Dans le monde d’Éric Zemmour, l’histoire n’est qu’une somme de bien-pensances politiquement correctes auxquelles il faut le plus vite possible substituer des masses de bon sens, de préférence bien de chez nous. C’est ainsi que l‘on apprend entre autres que Pétain aurait sauvé des juifs — français – , au prix du sacrifice des autres ; que l‘on renoue avec les assignations à résidence les plus racistes, celles-là mêmes qui l’avaient fait condamner par la justice et applaudir, par le groupe UMP de l’Assemblée nationale, au lendemain de cette condamnation…
Comment expliquer, dans ces conditions, le frémissement incessant qui accompagne son ubiquité médiatique ? Comment expliquer que chaque magazine, chaque chaîne, chaque plateau se fassent un devoir de lui permettre d‘occuper l‘espace de la parole publique ? On peut évidemment y voir la trace d’un fonctionnement très marqué par l’émergence hégémonique des chaines d’info, de complicités incestueuses entre ego et réseaux, d’une attirance trouble pour le scandale et le sulfureux.

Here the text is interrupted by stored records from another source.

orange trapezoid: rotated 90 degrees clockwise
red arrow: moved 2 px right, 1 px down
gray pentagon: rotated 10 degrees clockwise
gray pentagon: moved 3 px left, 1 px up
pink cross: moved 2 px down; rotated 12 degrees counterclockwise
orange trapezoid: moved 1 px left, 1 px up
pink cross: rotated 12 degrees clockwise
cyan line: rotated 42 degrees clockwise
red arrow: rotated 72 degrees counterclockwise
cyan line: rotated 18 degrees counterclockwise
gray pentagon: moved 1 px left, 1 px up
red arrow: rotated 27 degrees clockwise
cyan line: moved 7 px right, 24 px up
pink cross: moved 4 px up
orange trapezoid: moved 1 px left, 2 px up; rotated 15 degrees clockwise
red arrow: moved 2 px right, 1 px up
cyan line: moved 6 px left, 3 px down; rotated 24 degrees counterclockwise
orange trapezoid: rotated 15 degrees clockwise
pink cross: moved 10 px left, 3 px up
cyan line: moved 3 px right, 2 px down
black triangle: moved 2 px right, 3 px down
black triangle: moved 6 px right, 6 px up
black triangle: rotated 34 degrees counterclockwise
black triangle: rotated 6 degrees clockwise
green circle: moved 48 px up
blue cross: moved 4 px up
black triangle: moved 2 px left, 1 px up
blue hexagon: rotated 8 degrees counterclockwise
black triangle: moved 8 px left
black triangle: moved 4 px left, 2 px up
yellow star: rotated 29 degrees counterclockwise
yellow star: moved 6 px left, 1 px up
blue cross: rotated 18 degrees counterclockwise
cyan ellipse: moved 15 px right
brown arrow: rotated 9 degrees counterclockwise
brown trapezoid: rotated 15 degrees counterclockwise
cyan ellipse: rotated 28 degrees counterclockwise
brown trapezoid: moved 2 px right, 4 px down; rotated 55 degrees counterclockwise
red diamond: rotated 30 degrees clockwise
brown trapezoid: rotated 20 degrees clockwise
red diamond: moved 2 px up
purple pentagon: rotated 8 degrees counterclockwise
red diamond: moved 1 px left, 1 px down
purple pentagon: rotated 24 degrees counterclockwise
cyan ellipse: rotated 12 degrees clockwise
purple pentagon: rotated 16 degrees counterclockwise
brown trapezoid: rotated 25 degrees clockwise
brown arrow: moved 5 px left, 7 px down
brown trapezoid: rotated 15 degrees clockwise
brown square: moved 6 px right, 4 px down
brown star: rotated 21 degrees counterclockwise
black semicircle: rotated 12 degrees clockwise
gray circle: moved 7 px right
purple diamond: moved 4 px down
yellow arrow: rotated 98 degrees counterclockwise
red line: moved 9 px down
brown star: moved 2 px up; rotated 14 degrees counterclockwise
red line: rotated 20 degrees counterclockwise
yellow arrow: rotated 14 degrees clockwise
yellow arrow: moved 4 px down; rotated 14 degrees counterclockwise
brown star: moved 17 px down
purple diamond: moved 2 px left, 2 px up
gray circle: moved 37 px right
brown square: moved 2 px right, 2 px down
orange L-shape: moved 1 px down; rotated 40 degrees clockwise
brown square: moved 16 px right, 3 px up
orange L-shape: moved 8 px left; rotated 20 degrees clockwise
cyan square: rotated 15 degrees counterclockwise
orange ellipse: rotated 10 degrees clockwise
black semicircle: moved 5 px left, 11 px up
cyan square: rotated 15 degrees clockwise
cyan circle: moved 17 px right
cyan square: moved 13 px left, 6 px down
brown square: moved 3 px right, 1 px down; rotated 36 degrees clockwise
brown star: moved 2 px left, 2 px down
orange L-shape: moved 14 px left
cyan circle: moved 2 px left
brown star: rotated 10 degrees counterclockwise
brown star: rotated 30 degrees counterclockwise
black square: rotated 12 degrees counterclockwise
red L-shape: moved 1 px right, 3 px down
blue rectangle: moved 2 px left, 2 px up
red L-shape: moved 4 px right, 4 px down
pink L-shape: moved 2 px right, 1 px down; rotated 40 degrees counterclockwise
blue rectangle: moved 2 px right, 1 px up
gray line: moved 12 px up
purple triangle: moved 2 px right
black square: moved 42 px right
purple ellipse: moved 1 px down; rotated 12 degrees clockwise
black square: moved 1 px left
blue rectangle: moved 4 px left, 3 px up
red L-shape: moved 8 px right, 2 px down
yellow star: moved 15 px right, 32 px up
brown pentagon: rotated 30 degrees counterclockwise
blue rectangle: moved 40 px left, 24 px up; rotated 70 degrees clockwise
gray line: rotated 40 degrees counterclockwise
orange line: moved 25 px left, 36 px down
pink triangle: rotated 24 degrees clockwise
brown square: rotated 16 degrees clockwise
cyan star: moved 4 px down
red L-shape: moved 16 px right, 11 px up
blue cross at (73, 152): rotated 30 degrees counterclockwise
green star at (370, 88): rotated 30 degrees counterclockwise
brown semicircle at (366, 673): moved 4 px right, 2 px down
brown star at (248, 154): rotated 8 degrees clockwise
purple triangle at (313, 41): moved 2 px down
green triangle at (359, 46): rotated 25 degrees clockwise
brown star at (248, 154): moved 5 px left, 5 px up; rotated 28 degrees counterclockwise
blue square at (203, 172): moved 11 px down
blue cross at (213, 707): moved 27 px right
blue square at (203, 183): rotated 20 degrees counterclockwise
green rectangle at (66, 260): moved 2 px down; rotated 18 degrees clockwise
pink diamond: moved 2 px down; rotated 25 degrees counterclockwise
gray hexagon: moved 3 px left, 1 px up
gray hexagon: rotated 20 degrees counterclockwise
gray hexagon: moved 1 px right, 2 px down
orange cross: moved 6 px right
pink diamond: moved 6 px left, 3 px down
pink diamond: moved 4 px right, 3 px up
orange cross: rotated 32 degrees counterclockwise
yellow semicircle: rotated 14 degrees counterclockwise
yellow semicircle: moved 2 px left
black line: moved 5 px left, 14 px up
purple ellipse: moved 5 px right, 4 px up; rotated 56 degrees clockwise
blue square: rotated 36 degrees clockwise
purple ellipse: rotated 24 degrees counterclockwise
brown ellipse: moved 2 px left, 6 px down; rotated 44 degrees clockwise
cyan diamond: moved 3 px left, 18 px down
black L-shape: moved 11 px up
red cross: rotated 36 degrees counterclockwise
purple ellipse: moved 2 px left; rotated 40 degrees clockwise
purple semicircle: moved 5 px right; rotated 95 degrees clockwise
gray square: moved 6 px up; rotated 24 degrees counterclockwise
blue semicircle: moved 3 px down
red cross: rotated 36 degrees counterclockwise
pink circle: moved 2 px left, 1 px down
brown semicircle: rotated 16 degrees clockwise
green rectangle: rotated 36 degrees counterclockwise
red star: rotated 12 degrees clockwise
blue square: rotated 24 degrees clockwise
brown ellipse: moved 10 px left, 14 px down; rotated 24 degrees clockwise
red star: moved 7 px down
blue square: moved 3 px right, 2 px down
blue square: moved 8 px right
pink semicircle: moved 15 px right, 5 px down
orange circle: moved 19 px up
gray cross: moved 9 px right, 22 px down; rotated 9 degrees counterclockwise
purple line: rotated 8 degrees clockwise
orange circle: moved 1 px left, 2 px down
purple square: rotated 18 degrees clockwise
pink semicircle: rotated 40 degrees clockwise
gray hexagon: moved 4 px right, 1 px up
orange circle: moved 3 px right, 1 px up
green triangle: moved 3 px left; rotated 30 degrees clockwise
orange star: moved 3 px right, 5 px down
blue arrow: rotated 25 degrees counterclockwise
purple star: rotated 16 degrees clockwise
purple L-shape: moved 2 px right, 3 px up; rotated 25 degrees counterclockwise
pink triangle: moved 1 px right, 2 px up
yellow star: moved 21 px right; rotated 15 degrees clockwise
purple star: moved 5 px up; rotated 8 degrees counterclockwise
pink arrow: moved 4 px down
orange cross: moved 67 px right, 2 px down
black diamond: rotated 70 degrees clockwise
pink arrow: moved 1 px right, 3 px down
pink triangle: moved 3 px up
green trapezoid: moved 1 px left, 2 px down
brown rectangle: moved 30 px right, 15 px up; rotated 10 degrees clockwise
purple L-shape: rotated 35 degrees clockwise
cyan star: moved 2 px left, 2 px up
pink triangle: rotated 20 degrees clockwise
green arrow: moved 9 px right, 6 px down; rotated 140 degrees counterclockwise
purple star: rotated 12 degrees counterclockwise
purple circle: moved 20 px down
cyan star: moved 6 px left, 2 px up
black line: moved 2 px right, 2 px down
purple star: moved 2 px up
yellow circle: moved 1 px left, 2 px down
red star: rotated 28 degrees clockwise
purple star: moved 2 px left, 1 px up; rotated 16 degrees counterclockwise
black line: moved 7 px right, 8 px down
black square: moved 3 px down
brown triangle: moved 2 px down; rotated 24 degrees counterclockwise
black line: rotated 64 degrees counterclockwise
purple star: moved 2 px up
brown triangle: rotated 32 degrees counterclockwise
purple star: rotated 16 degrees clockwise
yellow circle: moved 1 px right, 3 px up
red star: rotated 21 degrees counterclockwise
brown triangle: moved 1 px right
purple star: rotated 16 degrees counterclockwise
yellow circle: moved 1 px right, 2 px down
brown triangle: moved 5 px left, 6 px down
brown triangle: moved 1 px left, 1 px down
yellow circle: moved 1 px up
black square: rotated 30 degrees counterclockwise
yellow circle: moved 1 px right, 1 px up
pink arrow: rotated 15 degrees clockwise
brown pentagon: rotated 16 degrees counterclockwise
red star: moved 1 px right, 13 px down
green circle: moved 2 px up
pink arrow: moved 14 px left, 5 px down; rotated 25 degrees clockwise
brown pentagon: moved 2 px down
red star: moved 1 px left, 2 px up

Mais force est bien de constater que le discours plait, ravit même une partie non négligeable de l’opinion publique, avide de vérités aussi éternelles qu’élémentaires, sans pour autant être organisée dans une structure de l’extrême droite.
En fait, Éric Zemmour surfe sur de grandes et vieilles peurs anthropologiques, qui naissent d’ébranlements d’archaïsmes. Sexualité, famille, filiation et transmission n’ont certes jamais été des catégories historiquement stables ; mais la modernité industrielle, les révolutions bioéthiques, les mouvements de libération des individus, et singulièrement des individus femmes. des collectifs contraints dont ils étaient sujets et non acteurs, tout cela a modifié à grande vitesse et en profondeur les modes a penser et à vivre de centaines de millions de femmes et d’hommes.
Cette révolution des mœurs — dont la rapidité n’a guère de précèdent a l’échelle de l’histoire — s’est combinée à d‘autres révolutions, sociales, productives, économiques, démographiques, chacune avec son potentiel, ses lots de promesses, ses désillusions et ses avenirs désenchantés. Le tour de passe-passe matois auquel s’adonne Le Suicide français est d’attribuer au libéralisme des premières les angoisses nées des dernières. Mais ignorer ces inquiétudes serait évidemment en laisser le monopole de gestion aux artisans locaux de haine globalisée.
C’est d’ailleurs la seule raison pour laquelle on pourrait être tenté de remercier Éric Zemmour. À sa manière, il nous invite, de façon pressante, a « occuper le terrain » face à des résurgences idéologiquement maurassiennes, à une morale et des mœurs directement issues du troisième Empire, a une vision des droits toujours plus exclusive des ayants droit eux-mêmes.
C’est bien dans cet esprit que la LDH se mobilise et mobilise autour d’elle contre les idées d’extrême droite, quelles que soient leurs formes, les terrains qu’elles entendent se soumettre. C’est tout le sens de son investissement et de celui de ses sections dans l’initiative qui se tiendra les 21 et 22 novembre, à l’université Paris 8 et avec le concours de Mediapart. pour rassembler celles et ceux qui, dans les municipalités, a l’école, autour de la formation, dans les entreprises, face au sexisme, au racisme et a l’antisémitisme, entendent défendre résolument — dans le débat d’idées et en pratique — la notion s’égalité et de fraternité. Car, n’en doutons pas, la liberté — qui n’est rien sans liberté intellectuelle digne de ce nom — est à la clé.